People v Baez |
2004 NY Slip Op 09307 [13 AD3d 463] |
December 13, 2004 |
Appellate Division, Second Department |
Published by New York State Law Reporting Bureau pursuant to Judiciary Law § 431. |
The People of the State of New York, Respondent, v Pedro Baez, Appellant. |
—[*1]
Appeal by the defendant from a judgment of the Supreme Court, Queens County (Blumenfeld, J.), rendered July 8, 2003, convicting him of assault in the second degree and criminal possession of a weapon in the fourth degree, upon a jury verdict, and imposing sentence.
Ordered that the judgment is modified, on the law, by reducing the defendant's conviction of assault in the second degree to attempted assault in the second degree and vacating the sentence imposed thereon; as so modified, the judgment is affirmed, and the matter is remitted to the Supreme Court, Queens County, for resentencing on that count.
The defendant contends that the evidence of "physical injury," an element of the crime of assault in the second degree, was legally insufficient.

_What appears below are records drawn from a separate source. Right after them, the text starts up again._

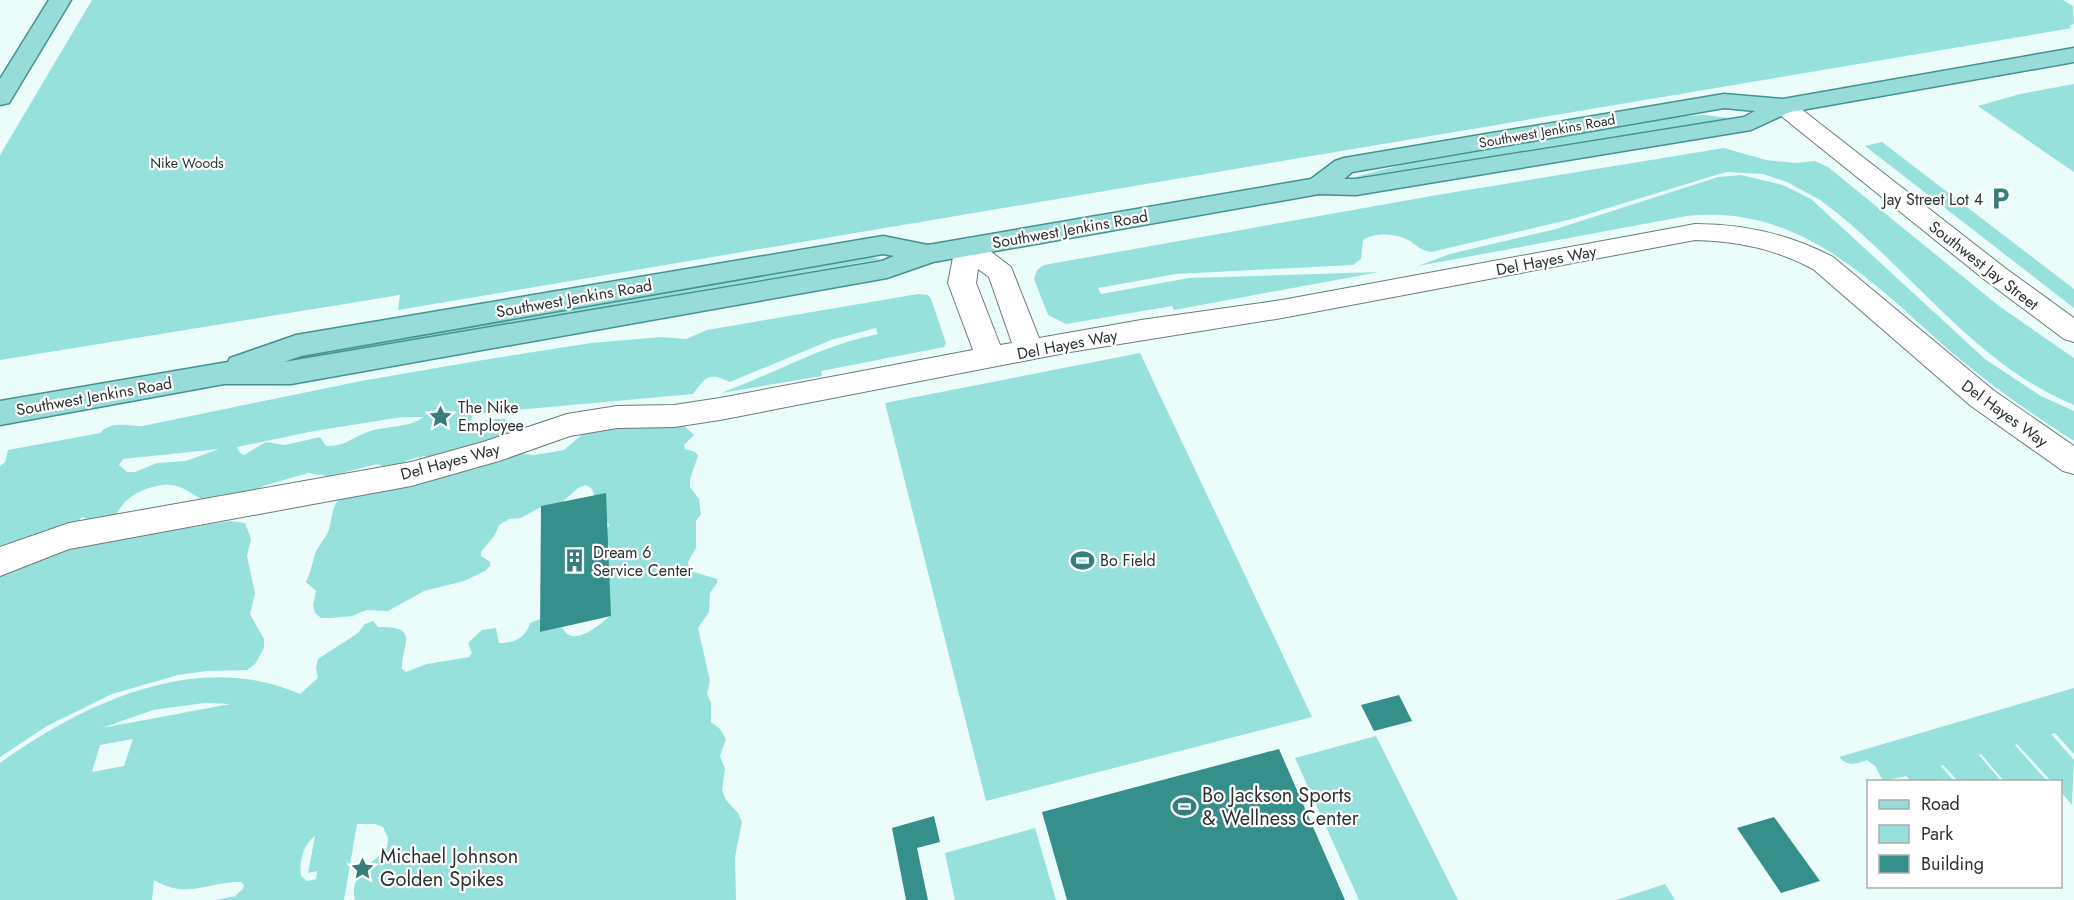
<svg xmlns="http://www.w3.org/2000/svg" width="2074" height="900" font-family="Jost,sans-serif">
	<style>
		.green { fill: #96e1dc; fill-rule: evenodd }
		.building { fill: #35908c }
		.lines { fill: none; stroke-linecap: round; stroke-linejoin: round }
		.minor-casing { stroke: #6b7c7a; stroke-width: 2 }
		.major-casing { stroke: #44928e; stroke-width: 3 }
		.minor { fill: #fff; fill-rule: evenodd }
		.major { fill: #97dcd9; fill-rule: evenodd }
		.labels { text-anchor: middle; stroke-width: 4.5; stroke-linejoin: round; paint-order: stroke }
		.far-street-label { font-size: 14px; fill: #2b3232; stroke: #fff }
		.far-park-label { font-size: 14px; fill: #1e3332; stroke: #fff }
		.poi-label { font-size: 16px; fill: #2b3232; stroke: #fff; text-anchor: start }
		.street-label { font-size: 16px; fill: #2b3232; stroke: #fff }
		.near-poi-label { font-size: 20px; fill: #2b3232; stroke: #fff; text-anchor: start }
	</style>
	<rect width="100%" height="100%" fill="#eafdfb"/>
	<g class="green">
		<polygon points="92,0 2063,0 2073,6 2074,24 2069,26 2072,28 398,310 400,295 0,360 0,155"/>
		<polygon points="2074,84 2074,172 1978,106 2020,94"/>
		<polygon points="1704,115 1730,118 1351,178 1401,165 1683,116"/>
		<polygon points="1882,142 2074,289 2074,308 1865,146"/>
		<path d="M 1724,148 L 1766,160 L 1795,163 L 1815,161 L 1828,167 L 1999,306 L 2074,358 L 2074,405 C 1970,362 1908,264 1820,200 L 1787,182 L 1763,174 L 1726,172 L 1572,219 L 1431,252 C 1422,251 1417,246 1410,241 C 1397,233 1375,232 1363,240 L 1361,259 L 1353,265 L 1176,274 L 1098,288 L 1101,294 L 1189,278 L 1379,272 L 1174,310 L 1172,306 L 1066,324 L 1048,315 L 1034,279 L 1037,270 L 1044,265 L 1437,195 Z"/>
		<path d="M 1741,175 L 1783,185 L 1811,199 L 1985,359 L 2041,396 L 2074,411 L 2074,441 C 2033,415 1993,387 1956,356 C 1876,287 1805,204 1687,216 L 1418,266 L 1450,254 L 1556,229 L 1718,177 Z"/>
		<polygon points="869,257 882,259 296,360 370,343"/>
		<path d="M 918,294 L 928,295 L 931,299 L 946,343 L 944,347 L 821,371 L 822,376 L 721,393 C 774,374 822,345 878,334 L 876,328 L 831,340 L 730,382 C 709,372 706,376 693,394 L 473,414 L 471,422 L 474,423 L 494,419 L 505,419 L 512,424 L 512,430 L 505,439 L 436,460 L 424,456 L 415,458 L 406,461 L 399,467 L 385,467 L 377,464 L 338,474 L 327,476 L 308,473 L 263,486 L 252,492 L 224,497 L 222,496 L 201,499 C 192,494 182,486 172,485 C 156,483 134,492 124,503 C 120,507 118,513 114,518 L 94,521 L 82,517 L 79,520 L 80,524 L 0,555 L 0,466 L 5,462 L 8,450 L 100,433 C 110,422 125,425 137,426 C 143,427 151,424 157,423 L 361,381 L 477,361 L 591,343 L 661,337 L 686,339 L 707,330 ZM 402,417 L 424,417 C 407,429 384,425 365,433 C 350,439 343,447 326,446 L 320,437 L 285,445 L 266,442 L 244,455 L 240,453 L 237,447 L 314,431 ZM 219,449 L 186,461 L 157,463 L 135,472 L 127,472 L 119,465 L 123,459 Z"/>
		<polygon points="1140,353 1312,717 986,801 885,403"/>
		<path d="M 680,422 L 694,435 L 684,445 L 685,449 L 695,452 L 698,456 L 690,479 L 690,487 L 699,499 L 701,514 L 696,521 L 696,548 L 688,562 L 689,568 L 694,572 L 717,579 L 717,583 L 710,593 L 709,612 L 698,628 L 710,681 L 707,694 L 711,703 L 711,722 L 720,729 L 726,739 L 720,756 L 725,769 L 722,790 L 726,800 L 738,813 L 742,822 L 735,857 L 736,900 L 355,900 C 348,877 373,863 387,848 L 388,838 L 383,827 L 375,824 L 357,824 L 344,900 L 216,900 L 235,896 L 243,889 L 244,885 L 241,882 C 205,882 188,900 154,880 L 152,900 L 0,900 L 0,763 C 84,703 197,649 300,694 L 318,678 L 316,668 L 318,659 L 358,633 L 365,624 L 373,621 L 378,627 C 422,626 401,645 402,669 L 406,672 L 427,664 L 469,657 L 472,653 L 468,643 L 482,630 L 496,628 L 499,643 C 514,643 526,638 530,623 L 540,619 L 541,632 L 562,627 C 572,649 598,626 610,616 L 606,577 L 610,548 L 604,537 L 609,525 C 606,517 599,512 596,505 C 592,496 597,490 586,485 L 578,488 L 558,506 L 539,508 L 521,518 L 509,519 L 499,525 L 495,535 L 481,552 L 481,556 L 490,562 L 490,566 L 485,571 L 464,581 L 424,591 L 388,611 L 367,610 L 352,616 L 331,618 L 321,618 L 315,613 L 313,605 L 316,591 L 306,582 C 311,572 312,564 315,554 C 318,546 324,540 328,532 C 333,519 330,506 342,497 L 485,462 L 498,462 L 519,451 L 525,454 L 535,455 L 564,450 L 584,433 L 596,428 ZM 204,703 L 230,704 L 102,728 L 153,710 ZM 133,739 L 124,766 L 92,772 L 100,745 ZM 315,836 L 308,873 L 317,871 L 316,879 L 307,881 L 301,876 C 299,861 303,845 315,836 Z"/>
		<polygon points="230,521 245,523 251,539 247,556 255,593 250,614 264,639 264,648 255,664 247,670 207,671 178,675 112,694 47,726 0,757 0,572 76,546"/>
		<path d="M 2074,688 L 2074,754 L 2055,733 L 2051,734 L 2074,760 L 2072,805 L 2061,792 L 2060,782 L 2051,781 L 2017,744 L 2015,745 L 2047,781 L 2004,781 L 1981,754 L 1979,755 L 2001,781 L 1958,781 L 1943,765 L 1941,766 L 1954,781 L 1911,781 L 1906,776 L 1883,781 L 1875,766 L 1867,760 C 1855,764 1848,767 1839,757 Z"/>
		<polygon points="1376,736 1458,900 1359,900 1295,758"/>
		<polygon points="1035,828 1056,900 955,900 945,853"/>
		<polygon points="1665,884 1675,900 1616,900"/>
	</g>
	<g class="building">
		<polygon points="606,493 611,616 540,632 541,506"/>
		<polygon points="1399,695 1412,721 1374,731 1361,705"/>
		<polygon points="1279,749 1345,900 1067,900 1042,812"/>
		<polygon points="934,816 940,842 917,848 928,900 906,900 892,828"/>
		<polygon points="1774,817 1820,881 1781,893 1737,828"/>
	</g>
	<g class="lines">
		<defs>
			<g id="minor">
				<polygon points="1783,99 1791,101 2005,268 2074,318 2074,342 2064,339 1985,280 1775,111 1771,106 1775,101"/>
				<path d="M 1695,224 C 1744,224 1789,234 1833,257 L 1993,390 L 2074,446 L 2074,474 L 2063,471 L 1971,406 L 1813,269 C 1775,249 1738,241 1695,240 L 1282,318 L 1070,352 L 720,420 L 674,427 L 617,428 L 570,436 L 499,461 L 411,486 L 69,549 L 0,576 L 0,547 L 69,523 L 411,462 L 483,442 L 567,414 L 617,406 L 674,405 L 720,398 L 973,350 L 948,283 L 955,247 L 959,241 L 968,238 L 977,241 L 1011,267 L 1039,338 L 1141,320 L 1282,300 ZM 978,269 L 989,277 L 1012,343 L 1000,345 L 976,283 Z"/>
			</g>
			<g id="major">
				<polygon points="49,0 71,0 12,98 9,103 0,105 0,79"/>
				<path d="M 2074,48 L 2074,62 L 1790,112 L 1751,130 L 1356,195 L 1319,194 L 933,262 L 887,278 L 291,384 L 224,384 L 0,425 L 0,401 L 228,362 L 230,358 L 296,335 L 883,236 L 928,245 L 1311,179 L 1335,161 L 1344,158 L 1724,94 L 1783,99 ZM 1724,108 L 1755,111 L 1744,117 L 1356,179 L 1344,179 L 1352,172 ZM 883,254 L 894,256 L 882,261 L 284,362 L 301,356 Z"/>
			</g>
		</defs>
		<use href="#minor" class="minor-casing"/>
		<use href="#major" class="major-casing"/>
		<use href="#minor" class="minor"/>
		<use href="#major" class="major"/>
	</g>
	<defs>
		<symbol id="parking-bare" viewBox="-9 -9 18 18"><path d="M-3.5-5.5H1a3.5 3.5 0 0 1 0 7H-1V5.5H-3.5ZM-1-3.4V-.6H.8a1.4 1.4 0 0 0 0-2.8Z" fill="#367e7b" stroke="#fff" stroke-width="2.5" paint-order="stroke"/></symbol>
		<symbol id="sight-bare" viewBox="-9 -9 18 18"><path d="M0-6L1.8-2.2L6-1.7L2.9 1.2L3.7 5.4L0 3.3L-3.7 5.4L-2.9 1.2L-6-1.7L-1.8-2.2Z" fill="#367e7b" stroke="#fff" stroke-width="2.5" paint-order="stroke"/></symbol>
		<symbol id="stadium-bare" viewBox="-9 -9 18 18"><path d="M0-5a6.5 5 0 1 0 0 10a6.5 5 0 1 0 0-10ZM-3.5-1.8h7v3.6h-7Z" fill="#367e7b" stroke="#fff" stroke-width="2.5" paint-order="stroke"/></symbol>
		<symbol id="building-bare" viewBox="-9 -9 18 18"><path d="M-4-6H4V6H1V3H-1V6H-4ZM-2.5-4.3h1.7v1.8h-1.7ZM.8-4.3h1.7v1.8H.8ZM-2.5-1h1.7V.8h-1.7ZM.8-1h1.7V.8H.8Z" fill="#367e7b" stroke="#fff" stroke-width="2.5" paint-order="stroke"/></symbol>
	</defs>
	<g fill-rule="evenodd">
		<use href="#parking-bare" x="1984" y="182" width="33" height="33"/>
		<use href="#sight-bare" x="424" y="400" width="33" height="33"/>
		<use href="#stadium-bare" x="1066" y="544" width="33" height="33"/>
		<use href="#building-bare" x="558" y="544" width="33" height="33"/>
		<use href="#stadium-bare" x="1168" y="790" width="33" height="33"/>
		<use href="#sight-bare" x="346" y="852" width="33" height="33"/>
	</g>
	<g class="labels">
		<g class="far-street-label">
			<text transform="translate(1547 131) rotate(-10)" y="5">Southwest Jenkins Road</text>
		</g>
		<g class="far-park-label">
			<text x="187" y="168">Nike Woods</text>
		</g>
		<g class="poi-label">
			<text x="1983" y="205" text-anchor="end">Jay Street Lot 4</text>
			<text x="458" y="413">The Nike<tspan x="458" dy="18">Employee</tspan></text>
			<text x="593" y="558">Dream 6<tspan x="593" dy="18">Service Center</tspan></text>
			<text x="1100" y="566">Bo Field</text>
		</g>
		<g class="street-label">
			<text transform="translate(1070 229) rotate(-10)" y="6">Southwest Jenkins Road</text>
			<text transform="translate(1546 260) rotate(-11)" y="6">Del Hayes Way</text>
			<text transform="translate(1984 265) rotate(38)" y="6">Southwest Jay Street</text>
			<text transform="translate(574 298) rotate(-10)" y="6">Southwest Jenkins Road</text>
			<text transform="translate(1067 344) rotate(-11)" y="6">Del Hayes Way</text>
			<text transform="translate(94 396) rotate(-10)" y="6">Southwest Jenkins Road</text>
			<text transform="translate(2005 413) rotate(36)" y="6">Del Hayes Way</text>
			<text transform="translate(450 461) rotate(-15)" y="6">Del Hayes Way</text>
		</g>
		<g class="near-poi-label">
			<text x="1202" y="802">Bo Jackson Sports<tspan x="1202" dy="23">&amp; Wellness Center</tspan></text>
			<text x="380" y="863">Michael Johnson<tspan x="380" dy="23">Golden Spikes</tspan></text>
		</g>
	</g>
	<rect x="1867" y="780" width="195" height="108" fill="#ffffff" stroke="#aaadad" stroke-width="1.5"/>
	<rect x="1879" y="800" width="30" height="9" fill="#97dcd9" stroke="#aaadad" stroke-width="1.5"/>
	<text x="1921" y="810" font-size="18" fill="#2b3232">Road</text>
	<rect x="1879" y="825" width="30" height="18" fill="#96e1dc" stroke="#aaadad" stroke-width="1.5"/>
	<text x="1921" y="840" font-size="18" fill="#2b3232">Park</text>
	<rect x="1879" y="855" width="30" height="18" fill="#35908c" stroke="#aaadad" stroke-width="1.5"/>
	<text x="1921" y="870" font-size="18" fill="#2b3232">Building</text>
</svg>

Contrary to the People's contention, this issue is preserved for appellate review (see CPL 470.05 [2]; People v Gray, 86 NY2d 10, 19-21 [1995]; People v Soto, 8 AD3d 683, 684 [2004], lv denied 3 NY3d 712 [2004]). Moreover, viewing the evidence in the light most favorable to the prosecution (see People v Contes, 60 NY2d 620 [1983]), we agree with the defendant that it was legally insufficient to establish that the complainant suffered either "substantial pain" or "impairment of [his] physical condition" as a result of the injury to his shoulder (see Penal Law § 120.05 [2];§ 10.00 [9]; Matter of Philip A., 49 NY2d 198, 200 [1980]; Matter of Robert C., 185 AD2d 845 [1992]; People v Bruce, 162 AD2d 604, 605 [1990]; People v Holden, 148 AD2d 635 [1989]). The complainant cleaned and bandaged the injury himself and testified to only limited restrictions. No expert testimony was proffered as to either the extent of the injury or the duration of the limitation. [*2]
However, the evidence was legally sufficient to establish the defendant's guilt of the lesser-included offense of attempted assault in the second degree (see CPL 470.15 [2] [a]; People v Lobo, 6 AD3d 550 [2004]; People v Harris, 305 AD2d 614, 615 [2003]), which does not require evidence of physical injury (see People v Koufomichalis, 2 AD3d 987, 988 [2003]). Furthermore, upon the exercise of our factual review power, we are satisfied that the verdict of guilt on the criminal possession of a weapon in the fourth degree count (see Penal Law § 265.01) was not against the weight of the evidence (see CPL 470.15 [5]). Ritter, J.P., Goldstein, Adams and Crane, JJ., concur.